En pintoresco caminito de aldea, no lejos de la costa, hay un sitio que siempre tuvo el privilegio de fijar mi atención y de sugerirme ideas románticas. Aquel nogal secular, inmenso, de tronco fulminado por el rayo; aquel crucero de piedra, revestido de musgo, de gradas rotas, casi cubiertas por ortigas y zarzas; y, por último, en especial, aquel caserón vetusto de ventanas desquiciadas y sin vidrios, que el viento zapateaba, y que tenía sobre la puerta, ya revestida de telarañas, fatídica señal: una cruz trazada en rojo color, parecida a una marca sangrienta...

¿Quién habría plantado el nogal, erigido el crucero y habitado la casa? ¿Quién estamparía en su fachada la huella de sangre? ¿Qué drama oscuro y misterioso se desarrolló entre aquellas cuatro paredes, o a la sombra de aquel nogal maldito, o al pie del signo de nuestra redención? ¿Por qué nadie vivía ya en el siniestro edificio, y cómo su actual dueño la dejaba pudrirse y desmoronarse, si no era que el recuerdo de la desconocida tragedia le erizaba el cabello, impulsándole a huir de tan funestos lugares?

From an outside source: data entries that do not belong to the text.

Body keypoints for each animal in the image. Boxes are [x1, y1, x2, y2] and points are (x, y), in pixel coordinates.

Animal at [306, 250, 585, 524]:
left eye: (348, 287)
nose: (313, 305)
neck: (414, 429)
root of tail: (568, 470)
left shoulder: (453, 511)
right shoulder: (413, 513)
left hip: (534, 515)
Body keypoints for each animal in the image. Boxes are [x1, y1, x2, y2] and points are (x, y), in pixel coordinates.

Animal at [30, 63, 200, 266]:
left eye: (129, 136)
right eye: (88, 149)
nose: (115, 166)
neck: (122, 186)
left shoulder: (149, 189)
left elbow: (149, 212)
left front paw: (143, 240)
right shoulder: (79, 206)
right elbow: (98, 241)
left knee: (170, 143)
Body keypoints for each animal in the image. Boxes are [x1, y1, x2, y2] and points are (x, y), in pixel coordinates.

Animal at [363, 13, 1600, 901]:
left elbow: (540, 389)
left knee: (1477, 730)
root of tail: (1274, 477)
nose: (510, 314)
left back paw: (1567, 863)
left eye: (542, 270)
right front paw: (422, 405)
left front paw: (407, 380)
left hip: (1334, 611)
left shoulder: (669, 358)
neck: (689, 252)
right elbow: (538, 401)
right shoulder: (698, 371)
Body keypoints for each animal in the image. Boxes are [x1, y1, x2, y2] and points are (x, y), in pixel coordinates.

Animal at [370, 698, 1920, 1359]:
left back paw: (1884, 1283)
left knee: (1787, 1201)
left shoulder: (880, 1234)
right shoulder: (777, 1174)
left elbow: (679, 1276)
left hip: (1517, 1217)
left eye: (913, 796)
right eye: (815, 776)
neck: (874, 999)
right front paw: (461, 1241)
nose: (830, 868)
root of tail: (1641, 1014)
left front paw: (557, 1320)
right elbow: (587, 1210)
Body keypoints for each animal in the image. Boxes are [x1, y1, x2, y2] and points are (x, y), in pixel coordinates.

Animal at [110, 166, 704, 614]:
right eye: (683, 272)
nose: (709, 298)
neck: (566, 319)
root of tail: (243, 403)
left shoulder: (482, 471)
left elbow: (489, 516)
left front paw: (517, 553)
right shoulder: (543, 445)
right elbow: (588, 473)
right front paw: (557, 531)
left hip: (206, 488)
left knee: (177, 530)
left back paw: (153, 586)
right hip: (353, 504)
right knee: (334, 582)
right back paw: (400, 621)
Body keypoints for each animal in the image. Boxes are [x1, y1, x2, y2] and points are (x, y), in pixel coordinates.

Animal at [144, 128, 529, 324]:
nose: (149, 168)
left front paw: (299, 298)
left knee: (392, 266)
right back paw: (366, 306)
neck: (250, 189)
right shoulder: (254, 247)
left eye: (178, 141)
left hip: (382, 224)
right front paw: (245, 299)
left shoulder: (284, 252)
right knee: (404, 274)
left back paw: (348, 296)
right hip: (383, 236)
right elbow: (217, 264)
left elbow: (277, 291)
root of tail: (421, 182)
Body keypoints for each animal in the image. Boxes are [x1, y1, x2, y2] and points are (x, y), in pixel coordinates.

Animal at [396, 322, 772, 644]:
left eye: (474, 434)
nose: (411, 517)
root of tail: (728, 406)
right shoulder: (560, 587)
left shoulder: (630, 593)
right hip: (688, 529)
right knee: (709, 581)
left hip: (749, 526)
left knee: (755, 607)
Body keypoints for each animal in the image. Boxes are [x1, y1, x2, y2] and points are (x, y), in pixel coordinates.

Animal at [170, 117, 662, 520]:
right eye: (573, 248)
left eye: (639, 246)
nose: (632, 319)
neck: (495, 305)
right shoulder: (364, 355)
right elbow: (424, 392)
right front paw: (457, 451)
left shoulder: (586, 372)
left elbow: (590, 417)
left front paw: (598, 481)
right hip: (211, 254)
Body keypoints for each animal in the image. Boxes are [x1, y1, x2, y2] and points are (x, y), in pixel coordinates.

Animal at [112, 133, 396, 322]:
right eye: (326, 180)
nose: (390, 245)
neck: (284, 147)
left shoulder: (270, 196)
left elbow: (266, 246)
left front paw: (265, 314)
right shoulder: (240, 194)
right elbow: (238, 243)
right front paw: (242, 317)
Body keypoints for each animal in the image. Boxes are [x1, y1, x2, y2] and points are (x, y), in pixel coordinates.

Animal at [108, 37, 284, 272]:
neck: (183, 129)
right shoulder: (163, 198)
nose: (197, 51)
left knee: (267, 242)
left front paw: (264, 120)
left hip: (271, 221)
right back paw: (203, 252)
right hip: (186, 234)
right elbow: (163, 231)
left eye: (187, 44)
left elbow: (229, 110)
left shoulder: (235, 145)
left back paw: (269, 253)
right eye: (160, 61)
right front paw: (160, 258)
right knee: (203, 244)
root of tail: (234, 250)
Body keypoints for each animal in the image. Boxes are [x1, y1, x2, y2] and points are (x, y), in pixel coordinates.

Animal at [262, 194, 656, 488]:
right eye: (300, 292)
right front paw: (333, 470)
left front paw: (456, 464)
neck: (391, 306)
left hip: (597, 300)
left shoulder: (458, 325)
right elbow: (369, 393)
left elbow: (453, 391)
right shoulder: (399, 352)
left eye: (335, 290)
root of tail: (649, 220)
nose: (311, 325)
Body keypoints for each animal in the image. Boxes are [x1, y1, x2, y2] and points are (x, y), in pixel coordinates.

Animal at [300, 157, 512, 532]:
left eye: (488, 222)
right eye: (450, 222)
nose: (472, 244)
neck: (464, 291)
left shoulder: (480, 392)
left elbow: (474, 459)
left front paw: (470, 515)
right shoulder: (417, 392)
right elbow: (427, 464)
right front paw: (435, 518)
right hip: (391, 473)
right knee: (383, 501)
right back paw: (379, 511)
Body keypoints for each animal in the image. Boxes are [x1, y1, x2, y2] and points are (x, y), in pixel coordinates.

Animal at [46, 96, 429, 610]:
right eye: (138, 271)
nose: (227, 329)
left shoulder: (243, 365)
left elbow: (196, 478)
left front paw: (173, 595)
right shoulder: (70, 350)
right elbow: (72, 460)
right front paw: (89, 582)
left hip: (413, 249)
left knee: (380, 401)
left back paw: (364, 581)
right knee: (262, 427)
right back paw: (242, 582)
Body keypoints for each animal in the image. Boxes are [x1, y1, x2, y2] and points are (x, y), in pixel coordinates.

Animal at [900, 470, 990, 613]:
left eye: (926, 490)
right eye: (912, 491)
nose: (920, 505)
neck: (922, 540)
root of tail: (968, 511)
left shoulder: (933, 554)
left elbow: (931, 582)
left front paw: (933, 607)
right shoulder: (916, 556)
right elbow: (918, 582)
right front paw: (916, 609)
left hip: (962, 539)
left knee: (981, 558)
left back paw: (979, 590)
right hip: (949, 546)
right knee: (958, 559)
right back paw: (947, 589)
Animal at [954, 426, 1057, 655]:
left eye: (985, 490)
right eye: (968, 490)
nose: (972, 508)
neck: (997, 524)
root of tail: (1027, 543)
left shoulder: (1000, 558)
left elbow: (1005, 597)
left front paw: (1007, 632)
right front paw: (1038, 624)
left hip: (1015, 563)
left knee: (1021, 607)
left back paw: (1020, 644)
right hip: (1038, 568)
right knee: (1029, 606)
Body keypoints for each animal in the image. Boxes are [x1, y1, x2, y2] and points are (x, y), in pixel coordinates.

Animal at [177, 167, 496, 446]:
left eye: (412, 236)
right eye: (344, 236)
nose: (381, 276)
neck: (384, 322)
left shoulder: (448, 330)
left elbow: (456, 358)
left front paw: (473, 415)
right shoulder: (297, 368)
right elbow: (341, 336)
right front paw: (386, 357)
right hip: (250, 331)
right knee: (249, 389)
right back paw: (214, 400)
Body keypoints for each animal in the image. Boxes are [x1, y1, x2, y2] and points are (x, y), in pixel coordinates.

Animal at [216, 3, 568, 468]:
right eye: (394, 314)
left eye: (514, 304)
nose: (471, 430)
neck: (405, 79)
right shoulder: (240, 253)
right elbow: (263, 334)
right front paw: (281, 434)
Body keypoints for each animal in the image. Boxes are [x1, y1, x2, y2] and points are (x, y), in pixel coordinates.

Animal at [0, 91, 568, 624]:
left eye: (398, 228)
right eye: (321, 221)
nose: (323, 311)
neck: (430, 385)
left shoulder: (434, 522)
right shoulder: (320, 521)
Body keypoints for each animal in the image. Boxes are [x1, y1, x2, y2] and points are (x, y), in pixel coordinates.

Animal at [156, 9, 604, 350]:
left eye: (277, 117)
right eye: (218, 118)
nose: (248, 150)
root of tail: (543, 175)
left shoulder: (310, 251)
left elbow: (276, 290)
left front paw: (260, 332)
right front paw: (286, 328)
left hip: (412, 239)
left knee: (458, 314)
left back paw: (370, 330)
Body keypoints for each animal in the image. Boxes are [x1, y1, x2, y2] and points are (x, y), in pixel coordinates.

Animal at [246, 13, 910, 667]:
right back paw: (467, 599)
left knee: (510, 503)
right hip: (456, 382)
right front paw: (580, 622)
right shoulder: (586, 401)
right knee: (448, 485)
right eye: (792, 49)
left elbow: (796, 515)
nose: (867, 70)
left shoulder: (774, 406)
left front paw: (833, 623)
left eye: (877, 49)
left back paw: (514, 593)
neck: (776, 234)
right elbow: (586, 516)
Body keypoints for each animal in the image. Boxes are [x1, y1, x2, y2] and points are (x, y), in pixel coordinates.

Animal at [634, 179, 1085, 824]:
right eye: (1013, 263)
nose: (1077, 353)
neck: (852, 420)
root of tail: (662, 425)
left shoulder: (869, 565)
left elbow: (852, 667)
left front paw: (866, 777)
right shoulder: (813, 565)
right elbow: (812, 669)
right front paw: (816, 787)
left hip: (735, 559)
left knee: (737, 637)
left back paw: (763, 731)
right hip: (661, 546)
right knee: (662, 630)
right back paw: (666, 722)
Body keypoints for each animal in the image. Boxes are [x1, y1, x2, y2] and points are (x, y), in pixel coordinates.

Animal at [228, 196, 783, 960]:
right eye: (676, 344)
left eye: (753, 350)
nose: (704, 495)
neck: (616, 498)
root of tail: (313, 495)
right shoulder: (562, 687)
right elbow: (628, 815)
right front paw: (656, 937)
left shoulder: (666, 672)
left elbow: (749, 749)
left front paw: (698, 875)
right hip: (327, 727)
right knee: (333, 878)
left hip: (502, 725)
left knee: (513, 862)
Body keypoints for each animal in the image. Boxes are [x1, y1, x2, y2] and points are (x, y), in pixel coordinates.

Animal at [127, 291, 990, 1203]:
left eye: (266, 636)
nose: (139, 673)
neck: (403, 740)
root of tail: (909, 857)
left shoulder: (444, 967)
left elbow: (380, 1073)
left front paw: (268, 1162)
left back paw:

Solíamos pasar ante la casa muy de prisa, a caballo, de vuelta de alguna excursión, y nunca se veía por allí alma viviente a quien preguntar. En las aldeas vecinas tampoco dí con persona que supiese nada positivo de la roja cruz. Solo conseguí respuestas reticentes, movimientos de cabeza significativos, indicaciones vagas: la casa llevaba su estigma; a la casa no convenía acercarse. ¿Por qué? Sobre esto, chitón. Estaba deshabitada desde hacía veinticinco años lo menos; nadie supo decirme el nombre ni la condición de sus últimos moradores. Ni siquiera averigüé quién la poseía en la actualidad. Llegué a creer que todo lo concerniente a la ruinosa casa estaba envuelto en densas tinieblas.